### Your goal:
Convert the items from the line containing "At how many" through the line containing "Is this an area", both included, into a Markdown table with the columns Row and Text, giving each line its own numbered row, omitting blank lines, and leaving out the pictures.

### Records shown:
┄┄┄┄┄┄┄┄┄┄┄┄┄┄┄┄┄┄┄┄
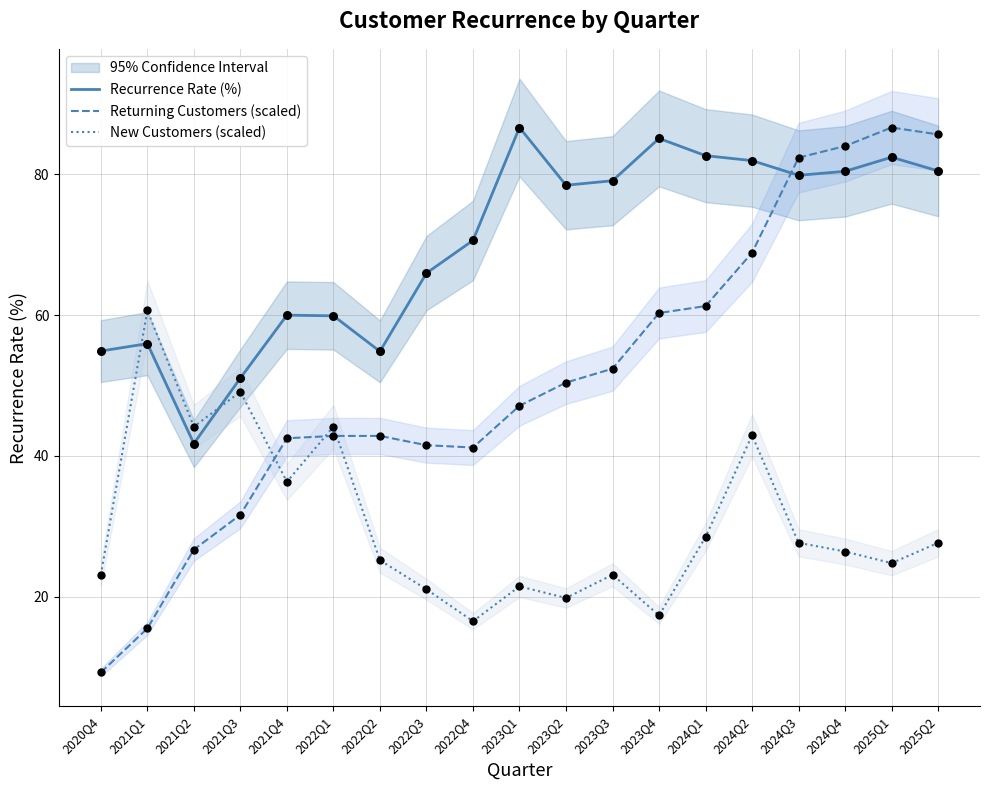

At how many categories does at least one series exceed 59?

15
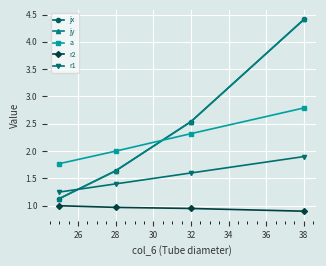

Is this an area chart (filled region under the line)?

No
┄┄┄┄┄┄┄┄┄┄┄┄┄┄┄┄┄┄┄┄
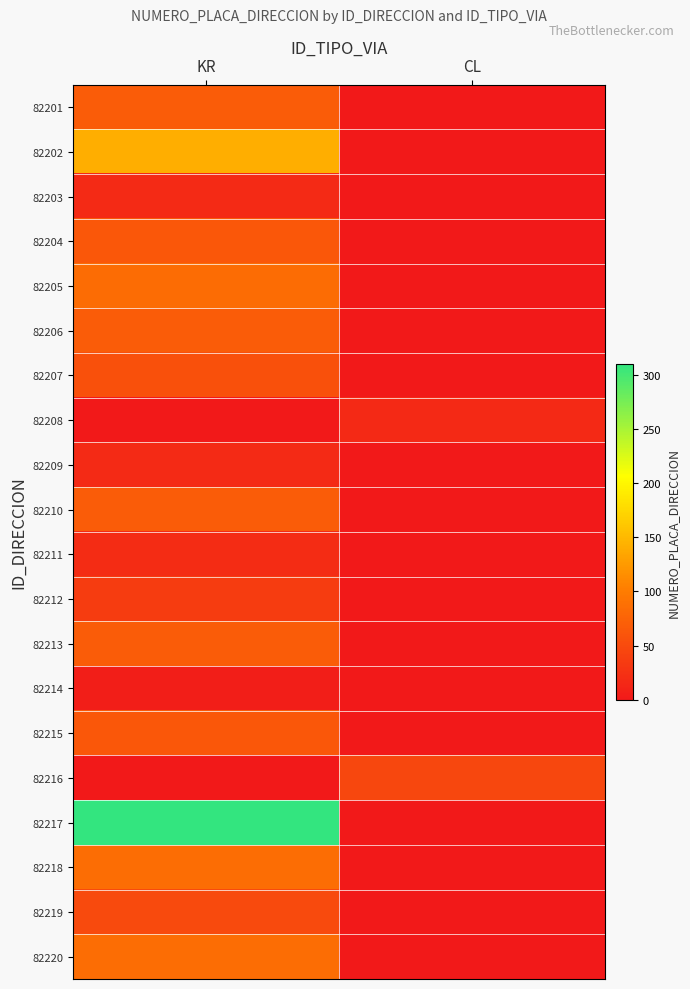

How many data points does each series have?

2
┄┄┄┄┄┄┄┄┄┄┄┄┄┄┄┄┄┄┄┄
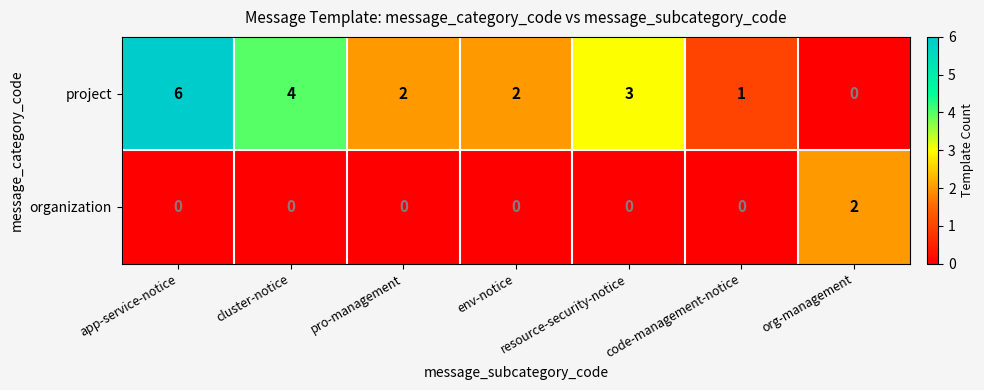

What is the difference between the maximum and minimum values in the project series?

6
┄┄┄┄┄┄┄┄┄┄┄┄┄┄┄┄┄┄┄┄
### Answer for the task:
| Row | Text |
|---|---|
| 1 | At how many categories does at least one series exceed 59? |
| 2 | 15 |
| 3 | Is this an area chart (filled region under the line)? |